● **DIRECTIVE**: The required result is an exact copy of the lines from the one containing "vfov_deg: 21.1" to the last line of the records, both ends included, without pictures.
┌─ MATERIAL FOR THE TASK
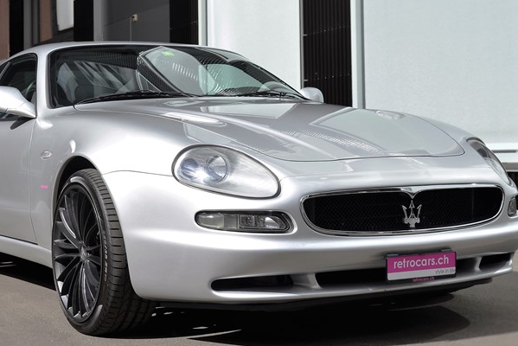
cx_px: 195
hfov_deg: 31.3
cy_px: 102
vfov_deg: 21.1
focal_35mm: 64
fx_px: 921
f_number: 6.3
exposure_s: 1/500
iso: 200
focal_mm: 40
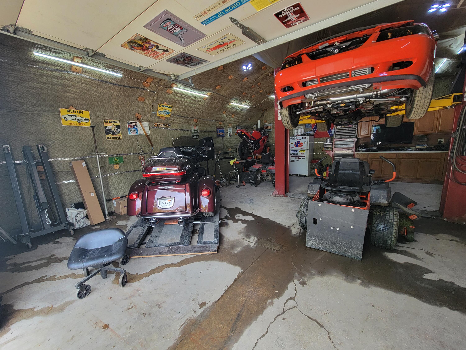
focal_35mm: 13
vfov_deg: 89.9
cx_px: 233
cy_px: 175
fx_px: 175
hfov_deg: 106.2
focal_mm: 2.2
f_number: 2.2
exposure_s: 1/120
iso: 100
└─
● **ANSWER TO THIS PROBLEM**:
vfov_deg: 21.1
focal_35mm: 64
fx_px: 921
f_number: 6.3
exposure_s: 1/500
iso: 200
focal_mm: 40
focal_35mm: 13
vfov_deg: 89.9
cx_px: 233
cy_px: 175
fx_px: 175
hfov_deg: 106.2
focal_mm: 2.2
f_number: 2.2
exposure_s: 1/120
iso: 100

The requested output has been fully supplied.